Joaquin Torres and Rafael Llamazares constitute the Madrid-based architecture team known as A-cero. Lovers of strong architectural geometries, the two architects have achieved a very distinct, very personal style of architecture, characterized by their perfectionism and their affinity for crossing the lines of imagination with ambitious projects.
A-cero’s work ethic lies in developing each project from the more general concept until completing the definition of the smallest detail that materializes, wheteher it is residential, office, award-winning tower buildings, landscaping, product design or even shoes!
With two books to their name ( A-CERO WORKS 1996-2006, VIVIR EN LA ARQUITECTURA A-CERO) and Joaquin Torres’s architecturally derived autobiography (DETRÁS DE LA PUERTA), studio A-cero is currently experiencing a significant internationalization process with offices in Dubai, Dominican Republic, Vietnam, Moscow and India and projects in Europe, UAE, Lebanon, Russia, Saudi Arabia, and the U.S.
Joaquin Torres, your buildings often consist of curving enveloping skins joined into clean geometrical forms with a touch of the futuristic; how would you describe your architecture style?
We draw directly on the formal universe of large contemporary sculpture. A-cero architectural geometries recreate a long evolution over a relatively short period of time, from purism to clearly curvilinear objectification… We like extreme curves and angles but we also believe that in architecture, function is as important as the form. In the end, our architecture simply tries to answer to our aesthetic criterion… it is a very functional architecture with sculptural forms that, to us, they “thrill” us.
There is also a tension, a monumental quality in your architecture that, regardless of scale, gives the viewer a sense of awe. Is that intentional?
You know, our first major studio project, the house of my father was a huge building with classic art works and it added something to our radical contemporary forms; so we kept that monumentality as our personal touch, the freedom in posing, distributing heterodox structures of domestic spaces. It is thus intentional without any doubt… this emotion that is produced in us, we try so that the rest can also perceive.
You are very active in product design, with your extensive line of furniture, home accessories, even shoes! How involved are you in the interior design after the completion of a building?
Architecture is something we live in, design does not stop in any one point; the continuation is simple… interior design, it is not something that happens later… Εverything is projected as where undoubtedly it should be, so the interior design is quite a part of this whole.
Regarding your collaboration with each other, do you usually both agree on a design route or is the tension evident in your buildings the result of a creative argument?

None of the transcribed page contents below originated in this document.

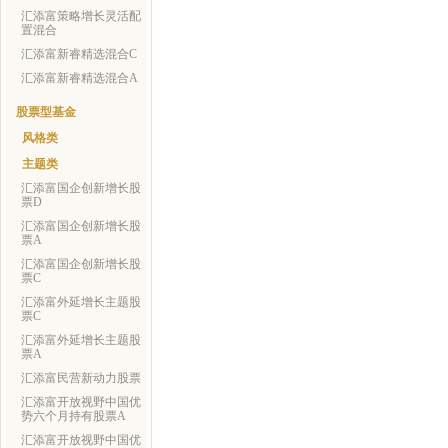
汇添富策略增长灵活配
置混合
汇添富新睿精选混合C
汇添富新睿精选混合A
股票型基金
风格类
主题类
汇添富国企创新增长股
票D
汇添富国企创新增长股
票A
汇添富国企创新增长股
票C
汇添富外延增长主题股
票C
汇添富外延增长主题股
票A
汇添富民营新动力股票
汇添富开放视野中国优
势六个月持有股票A
汇添富开放视野中国优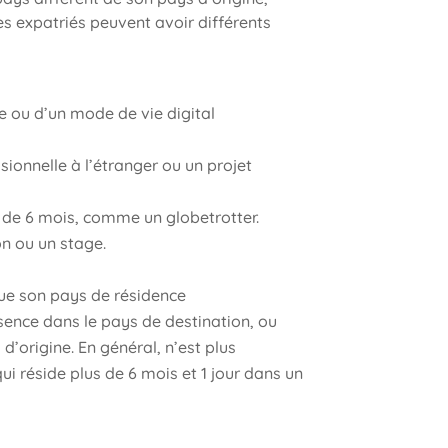
s expatriés peuvent avoir différents
le ou d’un mode de vie digital
ssionnelle à l’étranger ou un projet
 de 6 mois, comme un globetrotter.
on ou un stage.
 que son pays de résidence
ence dans le pays de destination, ou
’origine. En général, n’est plus
i réside plus de 6 mois et 1 jour dans un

We have been working together more than 20 years, day by day, and if there ever was any conflict at the creative level, today there isn´t anymore… We are almost one… we have been adapting each other and today I can say that he (Rafael Llamazares) and I work together to the perfection… We have the same criterion and our respect and admiration for each other shows on the creative level, on which I would say we are very consistent.
You state that your practice is experiencing an internationalization process. Does this affect your personal style and how?
It is clear that this is something that concerns us… there are the geographical and the cultural differences determining those changes that will be determinant for us… Evidently it is more complex to design a project for another different culture from yours and for a new environment … but in the end, all that undoubtedly enriches the Project.
Should location morphologically affect a design, or do you prefer to adjust the site according to the building use?
Undoubtedly a design is affected by the environment, the climate, the topography, the orientation… there are elements that necessarily affect the form and the functionality of the projected building.
You have spoken about ideas that form an architectural culture – would you describe your industrialisation process, A-cero tech, as such an idea?
The industrialization you are referring to (A-cero tech) is another simply way of constructing with a better adjustment to the parameters of the current company… Our modular product architecture gets the benefits of an assembly line production: improved finishes, quality, delivery, price, etc… It is the specialization of each phase of the construction process, eliminating downtime – with 15 weeks of period construction for each house – and all the problems arising from it… after all, time is something very determinant.
Examining your quote ‘design architecture not relegated to a cultural and economic elite’, one may perceive you as a romantic. How would you respond to such a characterisation?
We all tend to use cliches… It is true that we are in the habit of working with big budgets but with more of 80 projects opened in the study, I can guarantee that we also design buildings where the limited budget is the determining insurmountable one.